● **Text section**
++++

# More !



## zippo (Jul 9, 2014)

Since i have had such a succes trapping jackels with frog as bait i went and got more.. Golden jackel's hide goes very high $$$ about 50-70$ ! not alot of people trap here so im making alot of profit ! 
So i got this frog using a dankung pocket thunder frame with 7/8" .030 latex cut at 8.5" and a 3/8 steel ball.. from 12~ meters..


----------



## treefork (Feb 1, 2010)

Wise investment !


----------



## Charles (Aug 26, 2010)

Excellent return for a bit of slingshot ammo!!!

Cheers .... Charles


----------



## slingshooterPT (Feb 22, 2014)

Great kill


----------



## bigron (Nov 29, 2012)

can you post some pics of your next jackal and maybe your process for skinning i would love to see how you do it :thumbsup:


----------



## zippo (Jul 9, 2014)

++++

● **Provided records**
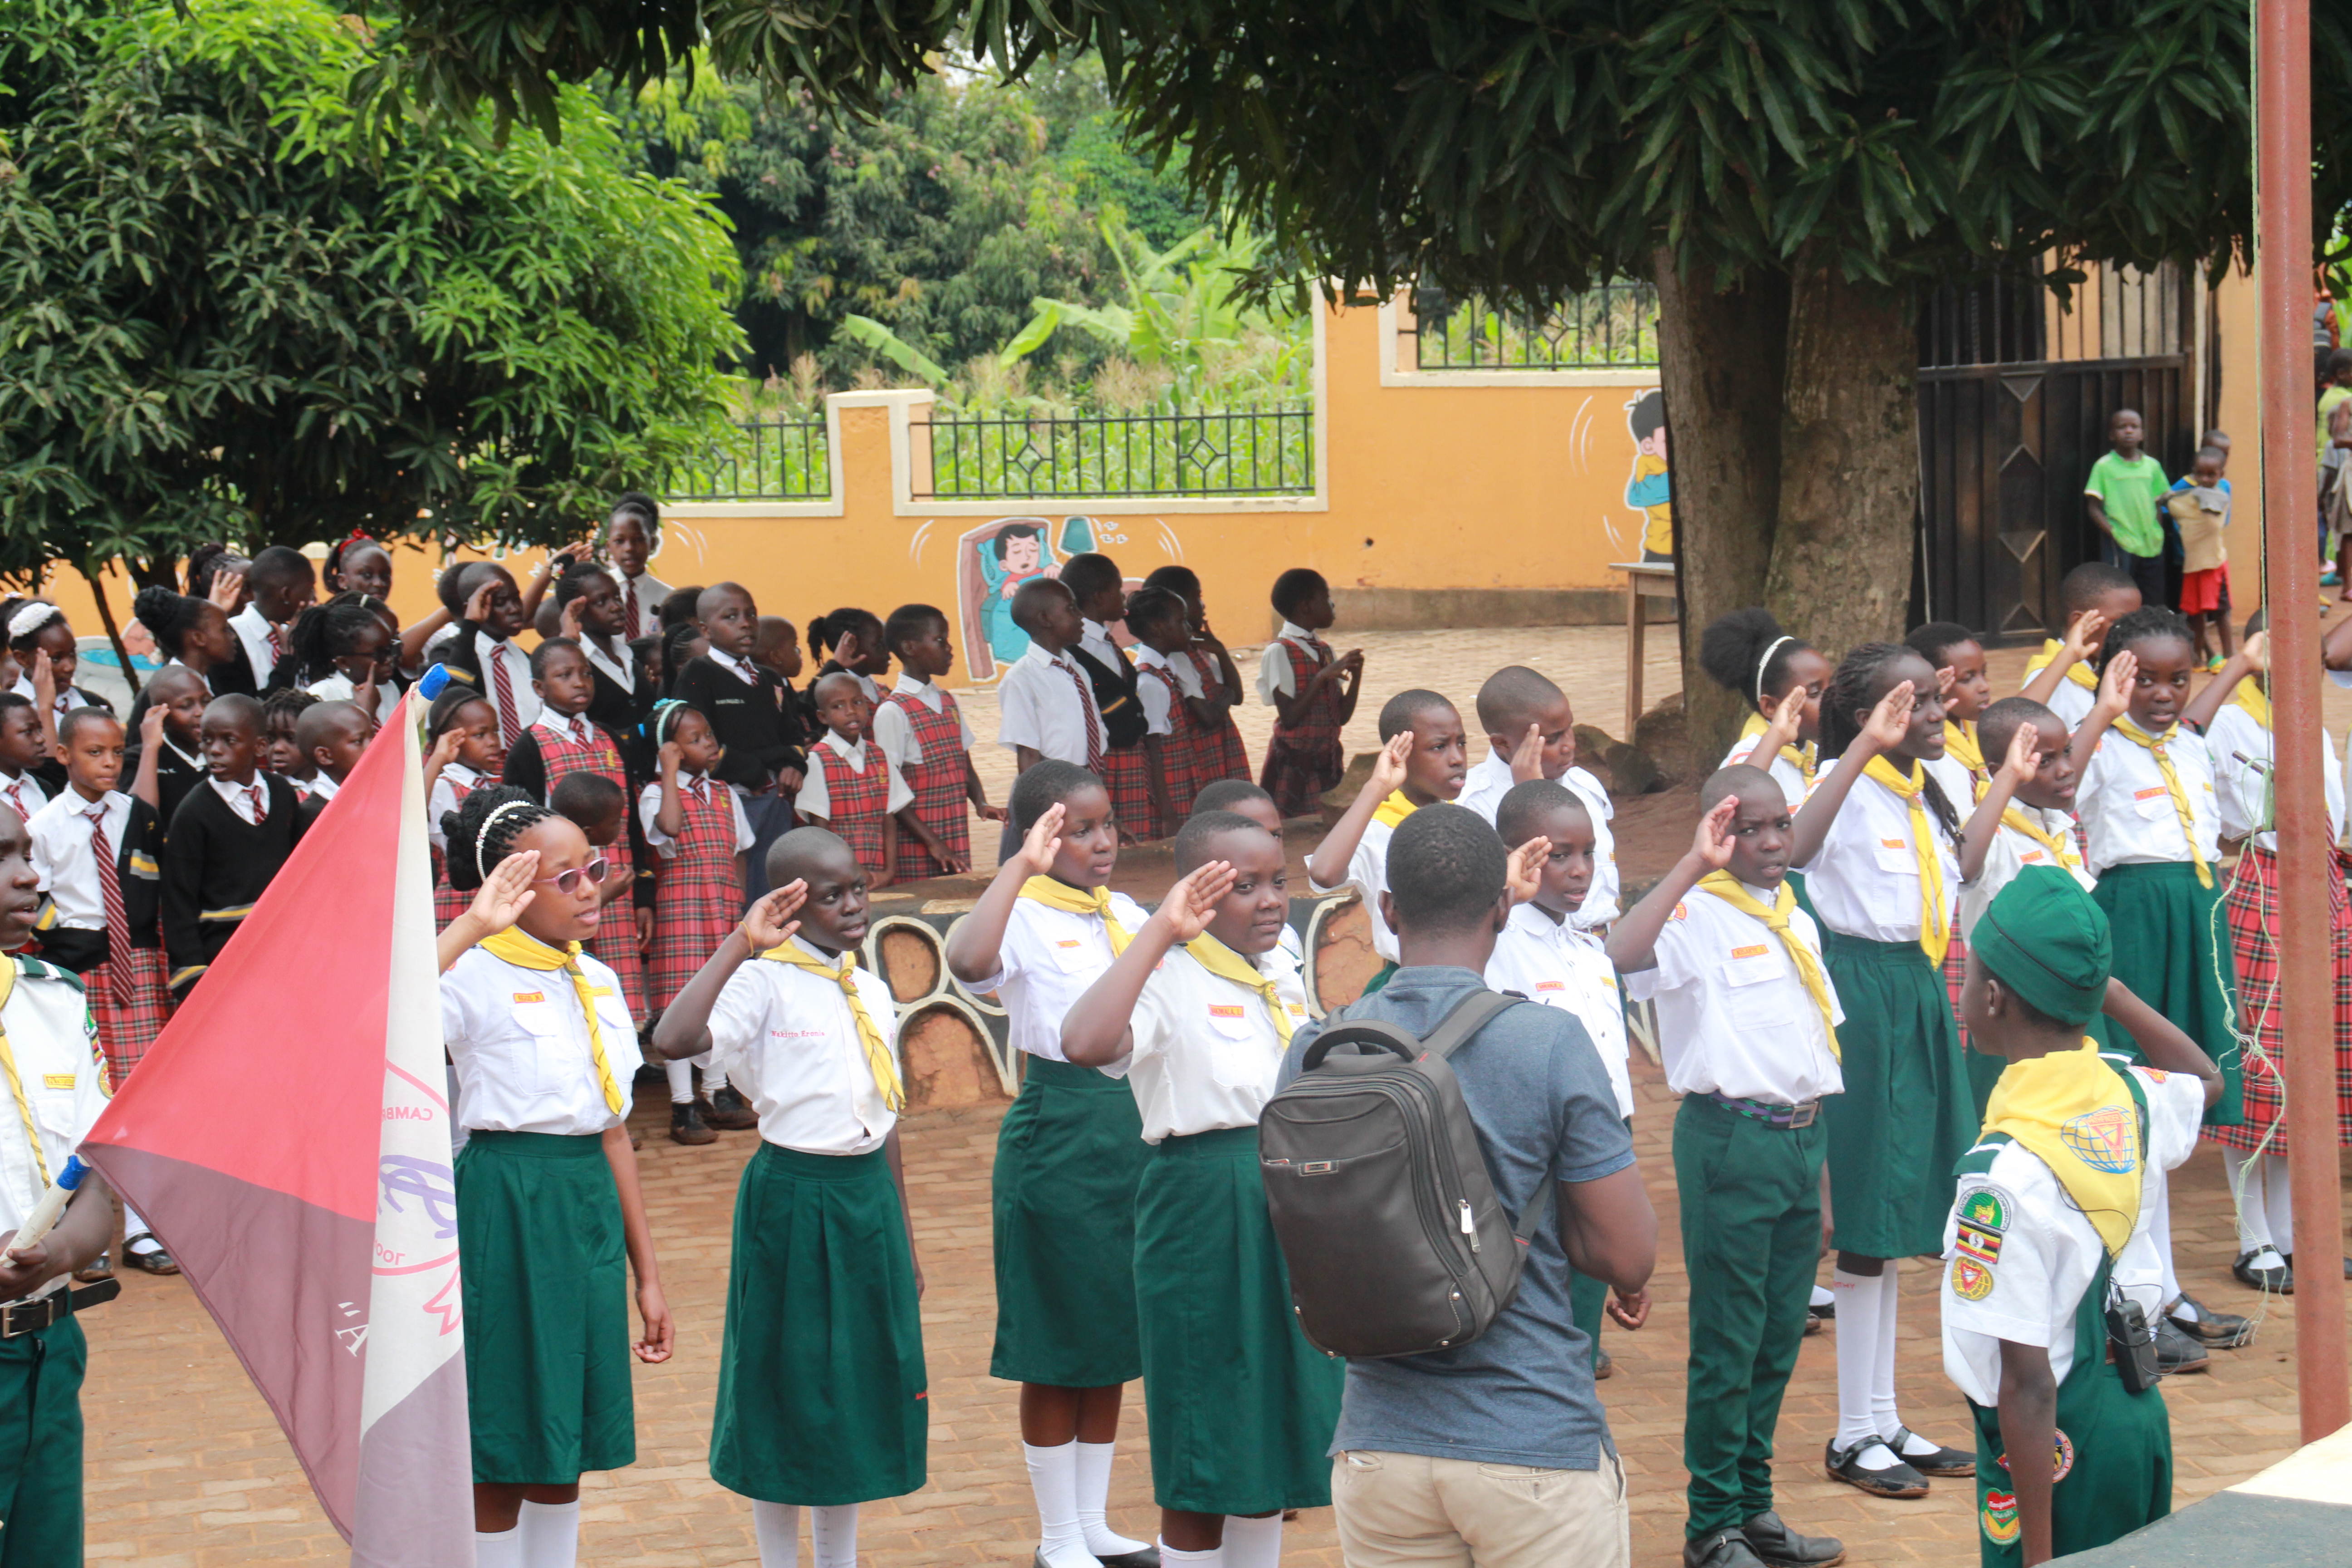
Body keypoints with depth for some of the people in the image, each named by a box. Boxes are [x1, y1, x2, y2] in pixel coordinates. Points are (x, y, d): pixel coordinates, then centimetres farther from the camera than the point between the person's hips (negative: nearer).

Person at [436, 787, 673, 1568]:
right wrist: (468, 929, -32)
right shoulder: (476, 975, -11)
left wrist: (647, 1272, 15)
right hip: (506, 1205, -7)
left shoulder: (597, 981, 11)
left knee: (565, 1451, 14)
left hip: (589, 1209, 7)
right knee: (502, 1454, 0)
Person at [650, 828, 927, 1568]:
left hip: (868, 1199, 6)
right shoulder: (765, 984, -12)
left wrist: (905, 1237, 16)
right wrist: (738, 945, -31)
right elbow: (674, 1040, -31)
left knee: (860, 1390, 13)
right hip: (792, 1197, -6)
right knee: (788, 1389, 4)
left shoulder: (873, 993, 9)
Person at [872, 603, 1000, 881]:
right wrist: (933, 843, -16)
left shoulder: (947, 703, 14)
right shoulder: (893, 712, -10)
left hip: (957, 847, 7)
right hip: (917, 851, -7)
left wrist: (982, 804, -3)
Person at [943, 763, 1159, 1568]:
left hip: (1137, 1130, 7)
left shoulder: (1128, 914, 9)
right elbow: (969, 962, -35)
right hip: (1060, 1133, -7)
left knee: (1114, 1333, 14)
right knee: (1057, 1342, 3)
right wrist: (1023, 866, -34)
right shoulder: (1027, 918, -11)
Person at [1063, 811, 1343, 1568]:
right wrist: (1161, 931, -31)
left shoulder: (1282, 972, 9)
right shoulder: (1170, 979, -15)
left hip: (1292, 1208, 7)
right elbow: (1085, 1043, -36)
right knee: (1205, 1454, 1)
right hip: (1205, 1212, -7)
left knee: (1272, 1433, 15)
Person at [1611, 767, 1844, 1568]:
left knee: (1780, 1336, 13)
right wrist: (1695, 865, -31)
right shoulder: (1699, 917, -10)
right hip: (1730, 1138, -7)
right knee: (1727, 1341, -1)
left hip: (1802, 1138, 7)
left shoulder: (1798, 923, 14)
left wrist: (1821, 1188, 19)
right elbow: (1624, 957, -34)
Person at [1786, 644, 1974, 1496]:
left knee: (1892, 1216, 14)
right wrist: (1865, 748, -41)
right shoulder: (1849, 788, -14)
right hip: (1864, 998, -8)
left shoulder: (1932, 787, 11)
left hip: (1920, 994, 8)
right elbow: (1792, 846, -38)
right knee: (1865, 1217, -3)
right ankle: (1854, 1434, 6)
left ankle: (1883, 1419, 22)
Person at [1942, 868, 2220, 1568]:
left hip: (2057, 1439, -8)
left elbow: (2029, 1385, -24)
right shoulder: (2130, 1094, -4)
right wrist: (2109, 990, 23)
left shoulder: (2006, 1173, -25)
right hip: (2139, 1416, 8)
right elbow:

++++

● **What to work on**
A – List every distinct username that heads a post in the forum thread about trapping jackals with frog bait.
B – Duplicate the passage of the jackal-trapping thread that begins at the words "Since i have" and ends after the words "of profit !".
C – Pick up the forum thread about trapping jackals with frog bait at the point where it stops, and write what comes next.

● **Exercise responses**
A –
zippo
treefork
Charles
slingshooterPT
bigron

B –
Since i have had such a succes trapping jackels with frog as bait i went and got more.. Golden jackel's hide goes very high $$$ about 50-70$ ! not alot of people trap here so im making alot of profit !

C –
bigron said:


> can you post some pics of your next jackal and maybe your process for skinning i would love to see how you do it


No problem ! as long as i get one


----------



## bigron (Nov 29, 2012)

zippo said:


> bigron said:
> 
> 
> > can you post some pics of your next jackal and maybe your process for skinning i would love to see how you do it
> ...


thanks Zip


----------



## oldmiser (Jan 22, 2014)

awesome on your frog hunting....very nice to trap for the hide's...wise man..~AKAOldmiser


----------



## Susi (Mar 3, 2013)

Yeah, nice shot... and that frame is nice and compact, hip pocketable Keep it up!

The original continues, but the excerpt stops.